PROBLEM:
Copy each of the following lines without any changes.

** BEGIN TASK MATERIAL **

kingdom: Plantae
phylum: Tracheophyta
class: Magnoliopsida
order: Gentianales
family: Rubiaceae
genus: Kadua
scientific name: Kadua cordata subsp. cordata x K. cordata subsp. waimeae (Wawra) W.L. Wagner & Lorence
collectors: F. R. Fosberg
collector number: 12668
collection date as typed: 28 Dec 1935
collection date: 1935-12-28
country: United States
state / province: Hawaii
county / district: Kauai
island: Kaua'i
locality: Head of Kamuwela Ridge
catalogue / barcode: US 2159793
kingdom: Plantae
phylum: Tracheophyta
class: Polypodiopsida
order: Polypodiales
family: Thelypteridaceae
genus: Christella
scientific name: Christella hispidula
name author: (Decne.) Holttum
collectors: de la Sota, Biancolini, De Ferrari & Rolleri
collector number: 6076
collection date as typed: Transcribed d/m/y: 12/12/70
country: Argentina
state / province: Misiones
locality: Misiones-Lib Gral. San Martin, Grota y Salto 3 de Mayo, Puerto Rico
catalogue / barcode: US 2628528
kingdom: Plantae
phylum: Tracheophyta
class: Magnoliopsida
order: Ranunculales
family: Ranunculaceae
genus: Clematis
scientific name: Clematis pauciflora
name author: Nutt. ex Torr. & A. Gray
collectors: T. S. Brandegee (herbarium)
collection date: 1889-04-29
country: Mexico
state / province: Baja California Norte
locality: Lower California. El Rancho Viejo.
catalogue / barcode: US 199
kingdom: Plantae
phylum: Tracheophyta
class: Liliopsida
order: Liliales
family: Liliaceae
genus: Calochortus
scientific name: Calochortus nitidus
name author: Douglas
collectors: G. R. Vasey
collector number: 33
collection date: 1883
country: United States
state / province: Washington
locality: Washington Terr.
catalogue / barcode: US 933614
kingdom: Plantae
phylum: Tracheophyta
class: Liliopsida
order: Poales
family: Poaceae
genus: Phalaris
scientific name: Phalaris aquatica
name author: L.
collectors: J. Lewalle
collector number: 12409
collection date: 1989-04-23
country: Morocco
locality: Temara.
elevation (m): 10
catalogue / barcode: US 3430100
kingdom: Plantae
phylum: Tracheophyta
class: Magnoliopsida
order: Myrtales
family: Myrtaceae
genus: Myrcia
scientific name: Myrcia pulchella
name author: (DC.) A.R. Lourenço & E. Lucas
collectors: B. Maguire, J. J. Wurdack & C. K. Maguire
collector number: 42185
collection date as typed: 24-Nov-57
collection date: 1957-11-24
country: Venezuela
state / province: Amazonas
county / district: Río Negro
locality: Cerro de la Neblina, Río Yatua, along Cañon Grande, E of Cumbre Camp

** END TASK MATERIAL **

OUTPUT OF THE EXERCISE:
kingdom: Plantae
phylum: Tracheophyta
class: Magnoliopsida
order: Gentianales
family: Rubiaceae
genus: Kadua
scientific name: Kadua cordata subsp. cordata x K. cordata subsp. waimeae (Wawra) W.L. Wagner & Lorence
collectors: F. R. Fosberg
collector number: 12668
collection date as typed: 28 Dec 1935
collection date: 1935-12-28
country: United States
state / province: Hawaii
county / district: Kauai
island: Kaua'i
locality: Head of Kamuwela Ridge
catalogue / barcode: US 2159793
kingdom: Plantae
phylum: Tracheophyta
class: Polypodiopsida
order: Polypodiales
family: Thelypteridaceae
genus: Christella
scientific name: Christella hispidula
name author: (Decne.) Holttum
collectors: de la Sota, Biancolini, De Ferrari & Rolleri
collector number: 6076
collection date as typed: Transcribed d/m/y: 12/12/70
country: Argentina
state / province: Misiones
locality: Misiones-Lib Gral. San Martin, Grota y Salto 3 de Mayo, Puerto Rico
catalogue / barcode: US 2628528
kingdom: Plantae
phylum: Tracheophyta
class: Magnoliopsida
order: Ranunculales
family: Ranunculaceae
genus: Clematis
scientific name: Clematis pauciflora
name author: Nutt. ex Torr. & A. Gray
collectors: T. S. Brandegee (herbarium)
collection date: 1889-04-29
country: Mexico
state / province: Baja California Norte
locality: Lower California. El Rancho Viejo.
catalogue / barcode: US 199
kingdom: Plantae
phylum: Tracheophyta
class: Liliopsida
order: Liliales
family: Liliaceae
genus: Calochortus
scientific name: Calochortus nitidus
name author: Douglas
collectors: G. R. Vasey
collector number: 33
collection date: 1883
country: United States
state / province: Washington
locality: Washington Terr.
catalogue / barcode: US 933614
kingdom: Plantae
phylum: Tracheophyta
class: Liliopsida
order: Poales
family: Poaceae
genus: Phalaris
scientific name: Phalaris aquatica
name author: L.
collectors: J. Lewalle
collector number: 12409
collection date: 1989-04-23
country: Morocco
locality: Temara.
elevation (m): 10
catalogue / barcode: US 3430100
kingdom: Plantae
phylum: Tracheophyta
class: Magnoliopsida
order: Myrtales
family: Myrtaceae
genus: Myrcia
scientific name: Myrcia pulchella
name author: (DC.) A.R. Lourenço & E. Lucas
collectors: B. Maguire, J. J. Wurdack & C. K. Maguire
collector number: 42185
collection date as typed: 24-Nov-57
collection date: 1957-11-24
country: Venezuela
state / province: Amazonas
county / district: Río Negro
locality: Cerro de la Neblina, Río Yatua, along Cañon Grande, E of Cumbre Camp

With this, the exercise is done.